Tuesday, 18 December 2007


I've been watching a lot of old films lately. Michelangelo Antonioni's L'avventura from 1960 was one of the best. I found it a refreshing insight into how seemingly simple life was two generations ago, yet how complex relationships could become. It tells the story of a wealthy, stlyish, oversexed man, frustrated by a lack of satisfaction from past relationships (Gabriele Ferzetti), trying to develop and cement something new with an irritatingly complex and unresponsive woman, Anna.

Ferzetti is unbelievably magnetic. He's not the best looking, but women are drawn to his powerful virility. When Anna disappears after throwing a tantrum while on an island vacation, he falls in love with her much simpler, and undeniably more beautiful, best friend (Monica Vitti). Monica Vitti - see picture - is absolutely gorgeous in that very 60s-vogue-blonde, black and white chic kind of way. Their love, guilt-filled at first, turns her into the complex kind of woman that Ferzetti was troubled by in the first place.
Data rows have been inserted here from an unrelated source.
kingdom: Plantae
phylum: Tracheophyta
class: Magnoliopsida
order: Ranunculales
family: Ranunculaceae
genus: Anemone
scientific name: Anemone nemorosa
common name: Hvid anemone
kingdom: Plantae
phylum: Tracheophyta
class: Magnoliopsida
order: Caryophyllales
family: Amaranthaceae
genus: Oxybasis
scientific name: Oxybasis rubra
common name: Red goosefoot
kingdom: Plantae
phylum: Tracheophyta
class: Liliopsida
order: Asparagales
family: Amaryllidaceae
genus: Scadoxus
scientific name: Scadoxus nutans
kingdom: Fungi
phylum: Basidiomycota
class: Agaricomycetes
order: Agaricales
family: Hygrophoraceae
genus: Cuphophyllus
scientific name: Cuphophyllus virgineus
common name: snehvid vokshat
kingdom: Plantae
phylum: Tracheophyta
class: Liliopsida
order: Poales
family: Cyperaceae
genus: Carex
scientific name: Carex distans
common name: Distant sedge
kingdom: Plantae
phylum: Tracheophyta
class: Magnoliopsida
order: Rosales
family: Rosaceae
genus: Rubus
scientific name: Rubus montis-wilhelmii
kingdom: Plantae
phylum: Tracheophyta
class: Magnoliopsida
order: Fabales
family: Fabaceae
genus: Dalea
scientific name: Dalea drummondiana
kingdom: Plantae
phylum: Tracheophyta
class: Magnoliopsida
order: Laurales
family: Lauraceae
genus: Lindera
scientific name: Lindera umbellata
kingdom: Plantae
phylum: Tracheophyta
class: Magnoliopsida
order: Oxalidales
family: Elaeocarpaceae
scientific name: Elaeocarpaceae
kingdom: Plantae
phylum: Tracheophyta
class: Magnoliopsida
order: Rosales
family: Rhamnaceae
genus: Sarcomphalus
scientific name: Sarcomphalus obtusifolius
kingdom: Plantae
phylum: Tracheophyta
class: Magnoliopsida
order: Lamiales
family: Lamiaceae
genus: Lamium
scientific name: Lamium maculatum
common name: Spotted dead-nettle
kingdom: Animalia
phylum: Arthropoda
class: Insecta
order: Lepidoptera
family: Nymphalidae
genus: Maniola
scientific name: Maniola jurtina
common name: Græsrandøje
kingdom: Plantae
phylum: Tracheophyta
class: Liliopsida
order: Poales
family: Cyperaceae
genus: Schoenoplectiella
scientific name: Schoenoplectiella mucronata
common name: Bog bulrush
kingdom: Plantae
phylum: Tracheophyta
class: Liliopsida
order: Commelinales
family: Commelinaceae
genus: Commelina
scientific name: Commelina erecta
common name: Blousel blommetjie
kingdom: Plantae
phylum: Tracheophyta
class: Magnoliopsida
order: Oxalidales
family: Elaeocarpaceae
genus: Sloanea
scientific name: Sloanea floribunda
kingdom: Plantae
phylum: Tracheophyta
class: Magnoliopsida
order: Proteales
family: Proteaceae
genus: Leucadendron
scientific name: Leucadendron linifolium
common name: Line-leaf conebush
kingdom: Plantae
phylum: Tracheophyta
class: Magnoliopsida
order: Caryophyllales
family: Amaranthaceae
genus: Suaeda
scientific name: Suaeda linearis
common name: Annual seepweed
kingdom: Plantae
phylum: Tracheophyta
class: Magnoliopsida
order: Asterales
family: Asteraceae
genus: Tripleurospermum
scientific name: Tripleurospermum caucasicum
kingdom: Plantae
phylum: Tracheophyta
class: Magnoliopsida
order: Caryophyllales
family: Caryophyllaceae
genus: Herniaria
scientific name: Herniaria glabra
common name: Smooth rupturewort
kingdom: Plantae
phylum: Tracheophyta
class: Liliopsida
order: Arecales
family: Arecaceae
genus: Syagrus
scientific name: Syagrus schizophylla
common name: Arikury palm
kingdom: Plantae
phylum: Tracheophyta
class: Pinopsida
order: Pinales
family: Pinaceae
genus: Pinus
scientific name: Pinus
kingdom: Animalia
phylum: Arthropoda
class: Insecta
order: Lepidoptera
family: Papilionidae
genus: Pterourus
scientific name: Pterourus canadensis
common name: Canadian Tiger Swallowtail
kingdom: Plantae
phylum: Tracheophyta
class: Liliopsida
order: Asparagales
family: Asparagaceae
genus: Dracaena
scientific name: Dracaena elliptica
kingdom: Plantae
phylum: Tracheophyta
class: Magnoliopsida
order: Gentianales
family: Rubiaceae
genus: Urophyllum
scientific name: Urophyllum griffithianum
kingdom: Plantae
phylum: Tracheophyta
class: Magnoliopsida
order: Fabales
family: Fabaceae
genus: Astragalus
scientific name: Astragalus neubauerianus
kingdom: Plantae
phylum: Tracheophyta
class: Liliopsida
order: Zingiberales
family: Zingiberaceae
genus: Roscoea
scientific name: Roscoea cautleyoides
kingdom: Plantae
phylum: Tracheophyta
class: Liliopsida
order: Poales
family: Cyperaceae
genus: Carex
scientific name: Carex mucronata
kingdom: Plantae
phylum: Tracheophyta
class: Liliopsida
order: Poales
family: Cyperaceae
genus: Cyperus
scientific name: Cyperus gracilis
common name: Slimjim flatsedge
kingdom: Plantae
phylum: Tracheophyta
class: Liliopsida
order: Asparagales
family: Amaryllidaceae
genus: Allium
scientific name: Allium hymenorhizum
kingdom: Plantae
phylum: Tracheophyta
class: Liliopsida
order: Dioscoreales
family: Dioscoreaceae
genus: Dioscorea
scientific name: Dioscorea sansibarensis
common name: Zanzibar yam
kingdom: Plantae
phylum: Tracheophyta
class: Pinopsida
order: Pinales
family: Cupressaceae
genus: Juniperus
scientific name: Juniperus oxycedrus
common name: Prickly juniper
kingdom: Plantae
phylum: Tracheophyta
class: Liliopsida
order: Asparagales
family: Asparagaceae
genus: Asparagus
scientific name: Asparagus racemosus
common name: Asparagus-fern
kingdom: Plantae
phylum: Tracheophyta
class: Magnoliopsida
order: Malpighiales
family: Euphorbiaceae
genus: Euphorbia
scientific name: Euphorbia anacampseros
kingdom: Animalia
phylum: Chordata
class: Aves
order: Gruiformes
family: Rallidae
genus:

The film is a character study, a film lovers' film. It pioneered the use of long takes and empty frames. Existential themes from post-second world war thought, such as the feeling of 'modern alienation', are central but not overpowering. I came away from watching this with a feeling that life is inherently uncertain, yet, is fully predetermined. I felt that, as people, it's really hard for us to grasp the big picture.

Wikipedia says L'avventura won the Prix le Premier Regard at Cannes in 1960. You should check it out.